What you have to do:
Please copy the records below word for word, leaving out the pictures.

Stored rows:
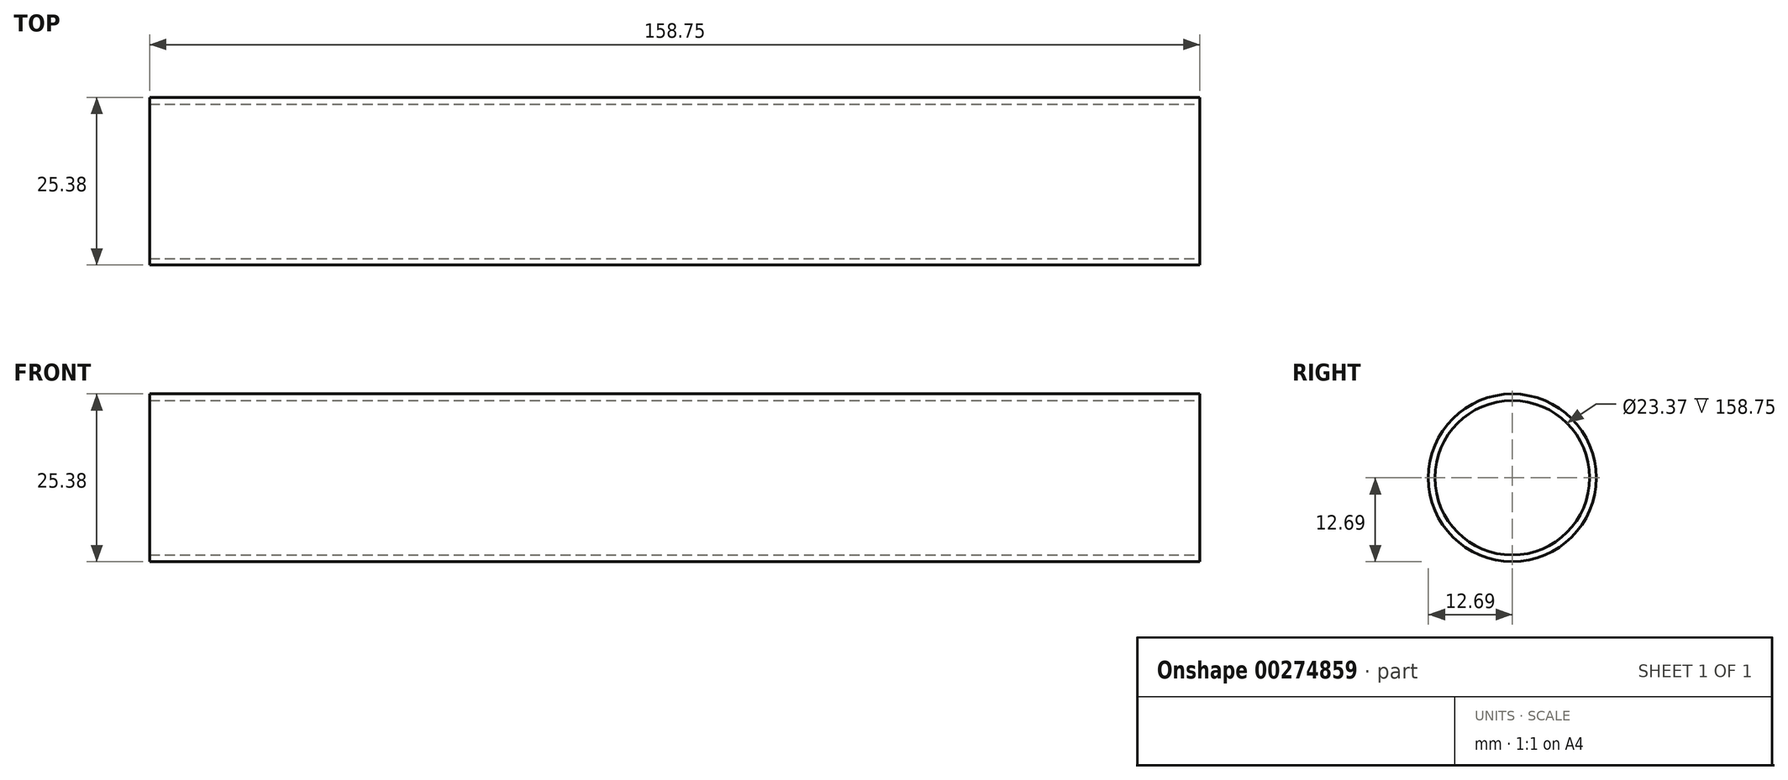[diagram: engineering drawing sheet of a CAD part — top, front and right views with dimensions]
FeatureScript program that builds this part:
annotation { "Feature Type Name" : "Feature", "Feature Type Description" : "" }
export const myFeature = defineFeature(function(context is Context, id is Id, definition is map)
    precondition{}
    {
        {
            var Q0;
            Q0=qCreatedBy(makeId("Right.planeOp"),FACE);
            var sketch = newSketch(context, id + "F0", { "sketchPlane" : qUnion([Q0])});
            skCircle(sketch, "E0", {"center": v(0, 0) * mm, "radius": 12.69 * mm});
            skSolve(sketch);
        }
        {
            var Q0;
            Q0=makeQuery(id+"F0.imprint","IMPRINT",FACE,{"disambiguationData":[TD([[makeQuery(id+"F0.imprint","IMPRINT",EDGE,{"derivedFrom":sQuery(id+"F0.wireOp",EDGE,"E0")}),1.0]])]});
            extrude(context, id + "F1", {"entities" : qUnion([Q0]), "depth" : 158.75 * mm});
        }
        {
            var Q0;
            Q0=qCreatedBy(makeId("Right.planeOp"),FACE);
            var sketch = newSketch(context, id + "F2", { "sketchPlane" : qUnion([Q0])});
            skPoint(sketch, "E1", {"position": v(0, 0) * mm});
            skSolve(sketch);
        }
        {
            var Q0;
            Q0=sQuery(id+"F2.wireOp",VERTEX,"E1");
            var Q1;
            Q1=makeQuery(id+"F1.opExtrude","SWEPT_BODY",BODY,{"disambiguationData":[OSD([sQuery(id+"F0.wireOp",EDGE,"E0")])]});
            hole(context, id + "F3", {"style" : HoleStyle.SIMPLE, "endStyle" : HoleEndStyle.THROUGH, "oppositeDirection" : true, "holeDiameter" : 23.37 * mm, "tappedDepth" : 12.7 * mm, "tapClearance" : 3, "locations" : qUnion([Q0]), "scope" : qUnion([Q1]), "startStyle" : HoleStartStyle.SKETCH});
        }
    });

Exercise response:
[diagram: engineering drawing sheet of a CAD part — top, front and right views with dimensions]
FeatureScript program that builds this part:
annotation { "Feature Type Name" : "Feature", "Feature Type Description" : "" }
export const myFeature = defineFeature(function(context is Context, id is Id, definition is map)
    precondition{}
    {
        {
            var Q0;
            Q0=qCreatedBy(makeId("Right.planeOp"),FACE);
            var sketch = newSketch(context, id + "F0", { "sketchPlane" : qUnion([Q0])});
            skCircle(sketch, "E0", {"center": v(0, 0) * mm, "radius": 12.69 * mm});
            skSolve(sketch);
        }
        {
            var Q0;
            Q0=makeQuery(id+"F0.imprint","IMPRINT",FACE,{"disambiguationData":[TD([[makeQuery(id+"F0.imprint","IMPRINT",EDGE,{"derivedFrom":sQuery(id+"F0.wireOp",EDGE,"E0")}),1.0]])]});
            extrude(context, id + "F1", {"entities" : qUnion([Q0]), "depth" : 158.75 * mm});
        }
        {
            var Q0;
            Q0=qCreatedBy(makeId("Right.planeOp"),FACE);
            var sketch = newSketch(context, id + "F2", { "sketchPlane" : qUnion([Q0])});
            skPoint(sketch, "E1", {"position": v(0, 0) * mm});
            skSolve(sketch);
        }
        {
            var Q0;
            Q0=sQuery(id+"F2.wireOp",VERTEX,"E1");
            var Q1;
            Q1=makeQuery(id+"F1.opExtrude","SWEPT_BODY",BODY,{"disambiguationData":[OSD([sQuery(id+"F0.wireOp",EDGE,"E0")])]});
            hole(context, id + "F3", {"style" : HoleStyle.SIMPLE, "endStyle" : HoleEndStyle.THROUGH, "oppositeDirection" : true, "holeDiameter" : 23.37 * mm, "tappedDepth" : 12.7 * mm, "tapClearance" : 3, "locations" : qUnion([Q0]), "scope" : qUnion([Q1]), "startStyle" : HoleStartStyle.SKETCH});
        }
    });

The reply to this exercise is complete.